Chapter 1
Bruce
“Fuck, it’s hot!” I bark to no one as the screen door slams behind me, blocking out at least a portion of the August heat. The sweat rag I’m using to wipe my face down is about as useless as tits on a bull, already soaked through, wrung out, and soaked again.
But as I open my eyes to the coolness of the kitchen, it’s not the heat from outside that stops me in my tracks. It’s the one raised eyebrow and glaring eyes on the face of the otherwise sweet woman in front of me. “Language, son.”
Busted in my own damn house. How’s that even happen? “Uh, hey there, Mama Louise. Didn’t expect to see you over here.”
There’s a question in there somewhere, something along the lines of ‘what the fuck are you doing in my kitchen?’ but I don’t dare voice it out loud.
She ain’t my mama, and I damn sure ain’t her son, but as we’ve learned lately, sometimes, family is what you make of it, not what nature gives you. Mama Louise is the woman who has taken us Tannens on as fixer-upper projects. Me and my two brothers, Brody and Bobby, might as well be condemned buildings for all the work we need, but my little sister, Shayanne, seems to be doing okay with Mama Louise’s motherly influence.
Regardless, everyone in town and out of town and the globe over calls this tiny blonde woman who could intimidate the sun itself to bend to her will ‘Mama Louise’. She won’t have it any other way, unless you feel fit to drop the Louise and just call her Mama, which makes her cheeks pink up in joy. So I don’t do it. It doesn’t feel right to do that to my own mom, may she rest in peace.
The other eyebrow raises to match its partner and I realize my misstep. “Sorry,” I say simply, not really meaning it but willing to say it to keep her happy. It don’t take much, and it’s no skin off my back, so why not give her the little things? That way, she doesn’t dig too hard for the big ones.
Shayanne grins from Mama Louise’s side, enjoying seeing me put in my place, but she doesn’t dare let those giggles that are shaking her shoulders free or Mama Louise will get after her too. Mama Louise dips her chin once in acknowledgement of my apology and then goes on as if I didn’t just perform like some trained seal. Hell, if I’m doing tricks, where’s my treat? Shouldn’t I get a cookie or something?
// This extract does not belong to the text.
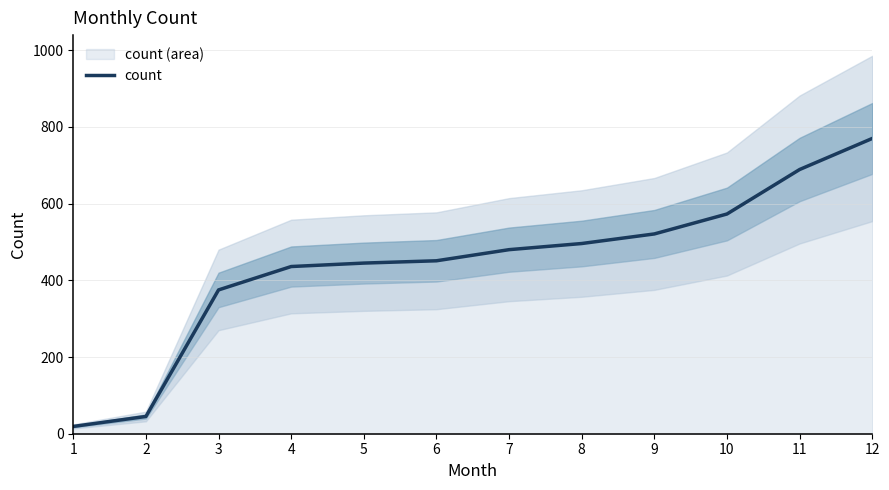

What is the change in value from 8 to 10?

+77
I peek over Mama Louise’s shoulder, hoping that maybe she is actually making cookies, even though I know she’s neck deep in helping Shayanne. My sister is a force to be reckoned with, and one day, she’s going to grow up to be just like Mama Louise, who keeps a household full of mannerless cowboys from going feral.
Of course, Shayanne helps with that, as do the other Bennett boys’ wives. So maybe their work mostly consists of keeping us three Tannen boys in line. That’s a full-time job that requires overtime on the regular, so Shay could probably use the backup because she’s been doing it way too long on her own, even when she was barely a pipsqueak to us near-grown boys.
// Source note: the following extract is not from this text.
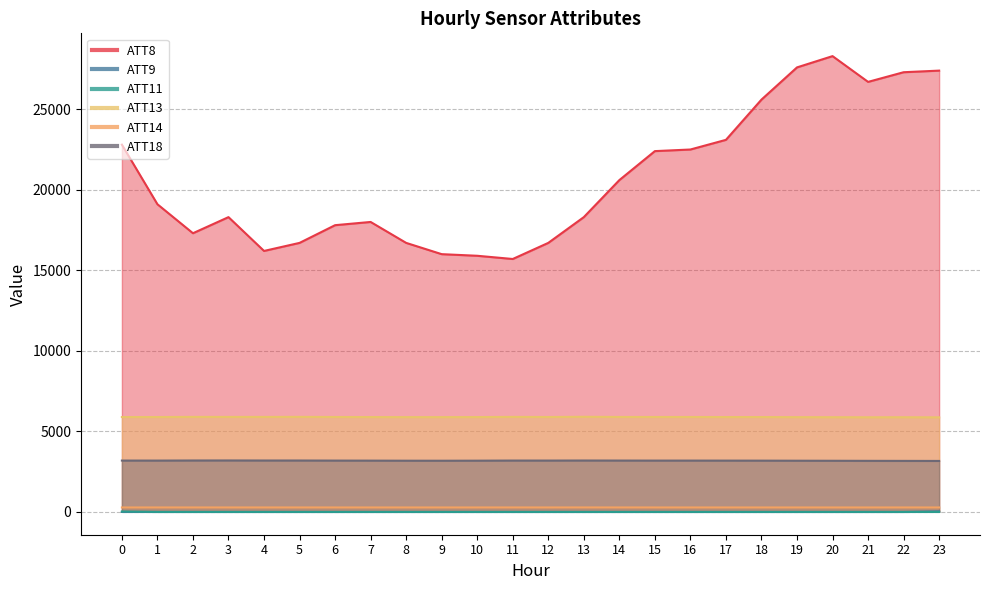

Between 13 and 21, which series saw the biggest shift?

ATT8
“What’s next?” I say, giving up on my cookie dreams.
“Shayanne has one more round of deliveries for you today. Think you’ve got time before dinner?”
Mama Louise eyes the sun, which is sitting midway down the western sky. The ball of fire’s position seems to light new urgency in her hands, and she pours the pink-tinted water through a strainer and into a big plastic jug.
They’re working on Shayanne’s latest creation . . . watermelon agua fresca. I’d teased her last spring that instead of people looking out for the milkman, they were going to be watching out their windows for the watermelon water woman. Which would be true, except that I swear I’m doing the bulk of her deliveries so she can keep up with the demand. At this point, I’m just glad she’s making something of the watermelons we grew in one of the fields out back. It’d seemed like a lot when we started harvesting, but summer’s not even two-thirds over and she’s damn near used every last one of them in her special concoction of watermelon, lime, and sugar water.
“Yep, I’ve got time,” I assure Mama Louise, starting to pick up the jugs for my first trip to the truck. Shayanne abandons her post to help me carry the load. She’s got a spring to her step and as many jugs of pink drink in her tiny hands as I do in my big paws. Shay’s a worker, down to the bone.
We step over Murphy, my old dog that doesn’t even move as I grumble at him, “Git, Murph.”